Tangentially related, I saw this thread this morning and went out to a few breweries this afternoon. Saw 2-4 babies <1 year at each. Personally thought it was completely fine for them to be out but there were people around were definitely judging pretty hard.

G_Body_Man
G_Body_Man SuperDork
12/17/16 5:29 p.m.

I am very much not planning on having children in my lifetime because of their immense use of both time and fiscal resources, as well as their tendencies to come between people.

That being said, it would have been better to relay a polite message to the parents of said 9 month old that the party isn't a particularly appropriate setting for a baby, as it's very late and rather noisy, which have a high probability of disturbing the baby's sleep cycle and general mood.

I like hilariously impractical and obnoxiously loud cars, but that doesn't mean I'd show up to a funeral in a rattle canned Fiero GT with a muffler delete. There is a time and a place for everything, and a mature party with alcohol isn't really the place for a baby.

Picking your words carefully is important in life. If someone is about to make a poor decision, two responses saying a similar thing are "you berkeleying idiot!" and "are you really sure you want to carry through with this?" 99.9% of the time, the latter yields much better results.

jstand
jstand HalfDork
12/17/16 5:41 p.m.

In reply to G_Body_Man:

I find it interesting how people without children seem to know the most about child care.

I would not be particularly receptive to someone without children providing unsolicited advice about what is appropriate or not appropriate for my child.

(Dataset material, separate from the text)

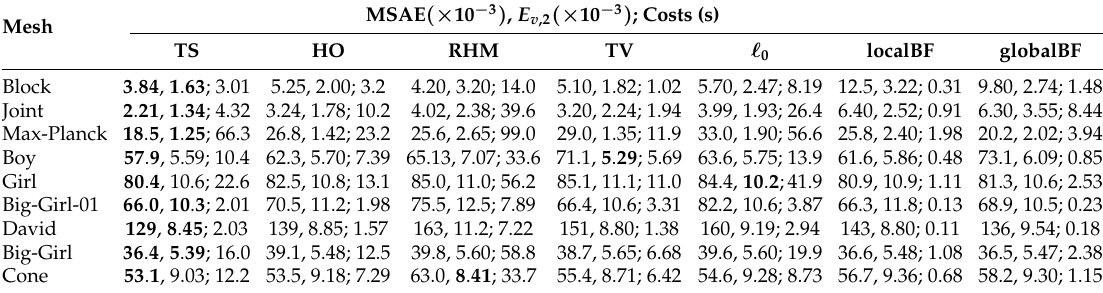
Table 1. Quantitative evaluation results of Figures 5–10 for all of the test methods.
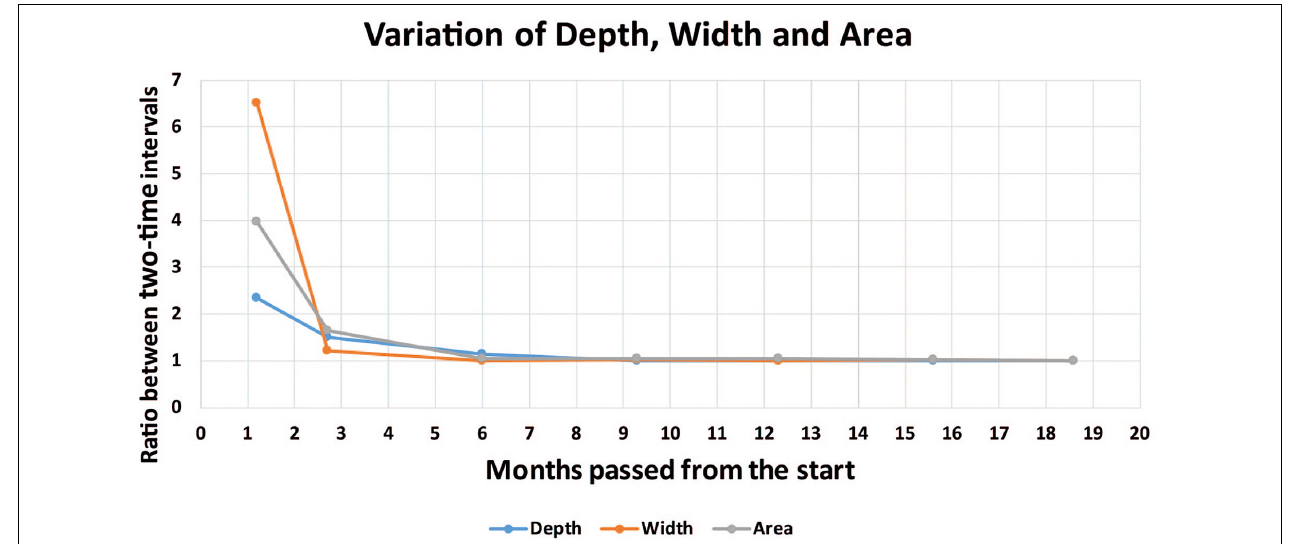
FIGURE 10 | Variation of depth, width and cross-section of the inlet expressed as the ratio between two-time intervals from June 2015 to January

It's the automotive equivalent of someone that has never driven a car, giving driving instructions to the guy that just finished his autocross run.

OHSCrifle
OHSCrifle Dork
12/17/16 5:46 p.m.
G_Body_Man wrote: I am very much not planning on having children in my lifetime because of their immense use of both time and fiscal resources, as well as their tendencies to come between people. That being said, it would have been better to relay a polite message to the parents of said 9 month old that the party isn't a particularly appropriate setting for a baby, as it's very late and rather noisy, which have a high probability of disturbing the baby's sleep cycle and general mood. I like hilariously impractical and obnoxiously loud cars, but that doesn't mean I'd show up to a funeral in a rattle canned Fiero GT with a muffler delete. There is a time and a place for everything, and a mature party with alcohol isn't really the place for a baby. Picking your words carefully is important in life. If someone is about to make a poor decision, two responses saying a similar thing are "you berkeleying idiot!" and "are you really sure you want to carry through with this?" 99.9% of the time, the latter yields much better results.

I disagree.

It is totally inappropriate to reach out to another invited guest (to somebody else's party) and tell them you think they shouldn't go.

It is, however, another great way to never be invited somewhere.

MDJeepGuy
MDJeepGuy Reader
12/17/16 6:30 p.m.
jstand wrote: In reply to G_Body_Man: I find it interesting how people without children seem to know the most about child care. I would not be particularly receptive to someone without children providing unsolicited advice about what is appropriate or not appropriate for my child. It's the automotive equivalent of someone that has never driven a car, giving driving instructions to the guy that just finished his autocross run.

And the OP never said anything about the other parents and/or how they raise their child. What he said was, if there is a baby there, it's not for me. Nothing more, nothing less.

If you invite me to an all you can eat sushi night, I'll pass, as it's not what I want to do with my time, I don't like sushi. Evan doesn't like kids and no amount of berating him will make him like your kid.

I have 0 interest in owning a Miata. No amount of "but it's a great car because..." will make me want to own one.

jstand
jstand HalfDork
12/17/16 7:22 p.m.

In reply to MDJeepGuy:

I'll agree with you, the OP never said anything about how they should raise their child, and I never said that he did.

Hence the reason why the post you quoted started with "In reply to G Body Man"

The post a few above that one was where I stated my opinion about the OPs situation.